▶ [TASK DIRECTIONS]
The entries that follow include a run beginning at the line with "non-Hodgkin's type, High" and ending at the line with "(cervical) stained with"; restate that run word for word and leave the rest out.

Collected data
((
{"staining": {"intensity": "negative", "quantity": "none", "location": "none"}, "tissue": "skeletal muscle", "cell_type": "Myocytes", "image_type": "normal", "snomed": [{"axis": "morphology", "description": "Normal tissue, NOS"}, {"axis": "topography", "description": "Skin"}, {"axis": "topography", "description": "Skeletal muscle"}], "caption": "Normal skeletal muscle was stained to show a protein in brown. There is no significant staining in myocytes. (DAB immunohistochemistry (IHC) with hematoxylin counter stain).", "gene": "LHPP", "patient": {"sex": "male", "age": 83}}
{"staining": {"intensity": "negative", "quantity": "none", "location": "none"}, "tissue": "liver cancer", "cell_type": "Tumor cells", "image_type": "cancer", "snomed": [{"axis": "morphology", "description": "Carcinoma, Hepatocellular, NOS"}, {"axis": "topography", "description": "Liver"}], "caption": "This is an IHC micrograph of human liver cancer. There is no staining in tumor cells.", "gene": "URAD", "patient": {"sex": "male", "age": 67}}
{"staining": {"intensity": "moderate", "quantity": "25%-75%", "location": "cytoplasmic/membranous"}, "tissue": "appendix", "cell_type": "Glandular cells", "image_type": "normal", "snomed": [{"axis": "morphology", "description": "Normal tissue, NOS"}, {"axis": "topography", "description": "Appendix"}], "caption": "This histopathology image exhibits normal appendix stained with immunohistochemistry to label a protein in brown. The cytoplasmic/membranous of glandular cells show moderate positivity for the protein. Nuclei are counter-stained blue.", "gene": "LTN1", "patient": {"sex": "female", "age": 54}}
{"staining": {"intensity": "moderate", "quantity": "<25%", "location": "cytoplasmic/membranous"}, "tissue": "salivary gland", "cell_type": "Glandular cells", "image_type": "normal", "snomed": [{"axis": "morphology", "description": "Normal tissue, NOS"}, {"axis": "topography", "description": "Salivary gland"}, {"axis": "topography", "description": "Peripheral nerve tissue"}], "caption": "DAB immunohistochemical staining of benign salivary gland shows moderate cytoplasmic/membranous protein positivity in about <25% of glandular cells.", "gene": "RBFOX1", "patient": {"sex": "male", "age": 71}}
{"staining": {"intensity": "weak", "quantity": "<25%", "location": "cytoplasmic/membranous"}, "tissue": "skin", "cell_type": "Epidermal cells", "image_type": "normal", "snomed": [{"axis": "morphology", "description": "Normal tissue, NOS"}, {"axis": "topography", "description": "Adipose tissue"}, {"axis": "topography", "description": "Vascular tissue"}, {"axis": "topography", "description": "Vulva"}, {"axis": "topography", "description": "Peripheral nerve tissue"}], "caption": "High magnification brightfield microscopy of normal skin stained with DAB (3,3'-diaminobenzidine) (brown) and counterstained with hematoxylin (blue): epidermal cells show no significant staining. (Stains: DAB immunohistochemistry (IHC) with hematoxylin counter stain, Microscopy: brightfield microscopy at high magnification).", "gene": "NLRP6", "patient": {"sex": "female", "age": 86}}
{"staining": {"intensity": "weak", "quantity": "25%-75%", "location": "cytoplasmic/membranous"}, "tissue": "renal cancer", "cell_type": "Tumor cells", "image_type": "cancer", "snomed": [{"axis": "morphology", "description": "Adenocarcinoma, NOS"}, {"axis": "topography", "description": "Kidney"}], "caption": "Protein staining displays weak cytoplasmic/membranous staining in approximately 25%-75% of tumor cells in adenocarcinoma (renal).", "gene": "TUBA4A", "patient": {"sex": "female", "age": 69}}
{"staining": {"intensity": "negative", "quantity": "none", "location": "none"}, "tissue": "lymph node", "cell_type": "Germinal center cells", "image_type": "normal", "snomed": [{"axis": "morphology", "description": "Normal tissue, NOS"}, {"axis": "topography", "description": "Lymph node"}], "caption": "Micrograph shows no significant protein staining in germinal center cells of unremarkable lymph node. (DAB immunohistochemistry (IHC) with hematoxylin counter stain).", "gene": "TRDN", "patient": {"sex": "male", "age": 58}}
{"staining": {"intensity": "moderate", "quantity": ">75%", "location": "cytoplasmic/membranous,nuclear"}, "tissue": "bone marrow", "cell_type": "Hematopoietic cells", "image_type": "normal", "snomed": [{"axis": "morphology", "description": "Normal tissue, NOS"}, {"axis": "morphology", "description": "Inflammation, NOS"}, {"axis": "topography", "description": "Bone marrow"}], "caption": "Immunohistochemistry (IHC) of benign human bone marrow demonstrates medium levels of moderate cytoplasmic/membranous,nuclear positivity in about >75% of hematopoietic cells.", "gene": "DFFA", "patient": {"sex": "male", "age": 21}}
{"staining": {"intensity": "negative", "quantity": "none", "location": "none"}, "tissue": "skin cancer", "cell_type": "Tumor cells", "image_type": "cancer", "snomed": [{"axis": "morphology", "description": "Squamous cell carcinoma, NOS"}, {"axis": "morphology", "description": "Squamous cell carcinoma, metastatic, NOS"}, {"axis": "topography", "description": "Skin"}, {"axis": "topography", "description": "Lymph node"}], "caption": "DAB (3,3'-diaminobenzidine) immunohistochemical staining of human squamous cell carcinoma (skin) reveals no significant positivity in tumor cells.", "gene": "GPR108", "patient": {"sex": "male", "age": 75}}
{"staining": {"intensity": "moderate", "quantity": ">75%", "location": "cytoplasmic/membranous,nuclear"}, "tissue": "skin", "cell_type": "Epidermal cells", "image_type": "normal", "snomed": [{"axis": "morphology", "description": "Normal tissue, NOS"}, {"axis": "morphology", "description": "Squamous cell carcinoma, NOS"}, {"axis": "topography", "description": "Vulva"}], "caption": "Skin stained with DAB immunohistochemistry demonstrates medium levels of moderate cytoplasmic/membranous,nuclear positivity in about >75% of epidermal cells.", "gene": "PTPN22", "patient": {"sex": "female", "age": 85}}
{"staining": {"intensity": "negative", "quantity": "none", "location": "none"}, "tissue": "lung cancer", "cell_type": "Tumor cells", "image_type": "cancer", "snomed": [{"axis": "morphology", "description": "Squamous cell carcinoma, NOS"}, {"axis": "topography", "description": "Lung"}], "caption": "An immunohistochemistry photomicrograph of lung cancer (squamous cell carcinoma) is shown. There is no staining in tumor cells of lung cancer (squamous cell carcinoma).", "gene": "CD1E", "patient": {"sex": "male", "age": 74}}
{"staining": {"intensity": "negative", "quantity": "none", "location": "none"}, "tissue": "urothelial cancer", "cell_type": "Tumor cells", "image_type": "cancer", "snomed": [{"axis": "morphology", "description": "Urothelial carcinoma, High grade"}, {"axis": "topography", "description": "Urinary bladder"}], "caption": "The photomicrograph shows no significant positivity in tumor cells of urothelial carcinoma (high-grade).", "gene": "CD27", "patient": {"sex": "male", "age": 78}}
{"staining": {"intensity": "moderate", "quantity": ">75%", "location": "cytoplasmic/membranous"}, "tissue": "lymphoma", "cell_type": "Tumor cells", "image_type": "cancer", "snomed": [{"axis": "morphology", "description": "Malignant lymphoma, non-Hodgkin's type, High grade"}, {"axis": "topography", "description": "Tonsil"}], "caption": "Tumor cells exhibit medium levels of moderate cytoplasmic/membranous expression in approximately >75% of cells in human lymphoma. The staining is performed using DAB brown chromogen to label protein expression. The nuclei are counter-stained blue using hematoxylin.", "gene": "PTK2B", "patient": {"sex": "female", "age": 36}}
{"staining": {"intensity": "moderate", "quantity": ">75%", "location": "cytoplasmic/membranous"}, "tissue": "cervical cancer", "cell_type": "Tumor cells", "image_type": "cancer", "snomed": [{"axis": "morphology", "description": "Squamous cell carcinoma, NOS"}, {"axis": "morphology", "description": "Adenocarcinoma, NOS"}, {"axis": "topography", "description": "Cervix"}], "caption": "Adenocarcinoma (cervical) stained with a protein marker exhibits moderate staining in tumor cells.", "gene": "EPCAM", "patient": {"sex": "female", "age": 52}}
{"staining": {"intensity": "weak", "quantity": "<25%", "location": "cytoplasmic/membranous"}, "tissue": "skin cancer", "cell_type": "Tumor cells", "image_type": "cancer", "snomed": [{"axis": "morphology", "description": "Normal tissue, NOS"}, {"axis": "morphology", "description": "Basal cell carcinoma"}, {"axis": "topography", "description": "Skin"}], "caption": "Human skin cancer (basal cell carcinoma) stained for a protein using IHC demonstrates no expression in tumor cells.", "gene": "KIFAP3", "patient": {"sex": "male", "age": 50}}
))
▶ [WRITTEN RESPONSE]
{"staining": {"intensity": "moderate", "quantity": ">75%", "location": "cytoplasmic/membranous"}, "tissue": "lymphoma", "cell_type": "Tumor cells", "image_type": "cancer", "snomed": [{"axis": "morphology", "description": "Malignant lymphoma, non-Hodgkin's type, High grade"}, {"axis": "topography", "description": "Tonsil"}], "caption": "Tumor cells exhibit medium levels of moderate cytoplasmic/membranous expression in approximately >75% of cells in human lymphoma. The staining is performed using DAB brown chromogen to label protein expression. The nuclei are counter-stained blue using hematoxylin.", "gene": "PTK2B", "patient": {"sex": "female", "age": 36}}
{"staining": {"intensity": "moderate", "quantity": ">75%", "location": "cytoplasmic/membranous"}, "tissue": "cervical cancer", "cell_type": "Tumor cells", "image_type": "cancer", "snomed": [{"axis": "morphology", "description": "Squamous cell carcinoma, NOS"}, {"axis": "morphology", "description": "Adenocarcinoma, NOS"}, {"axis": "topography", "description": "Cervix"}], "caption": "Adenocarcinoma (cervical) stained with a protein marker exhibits moderate staining in tumor cells.", "gene": "EPCAM", "patient": {"sex": "female", "age": 52}}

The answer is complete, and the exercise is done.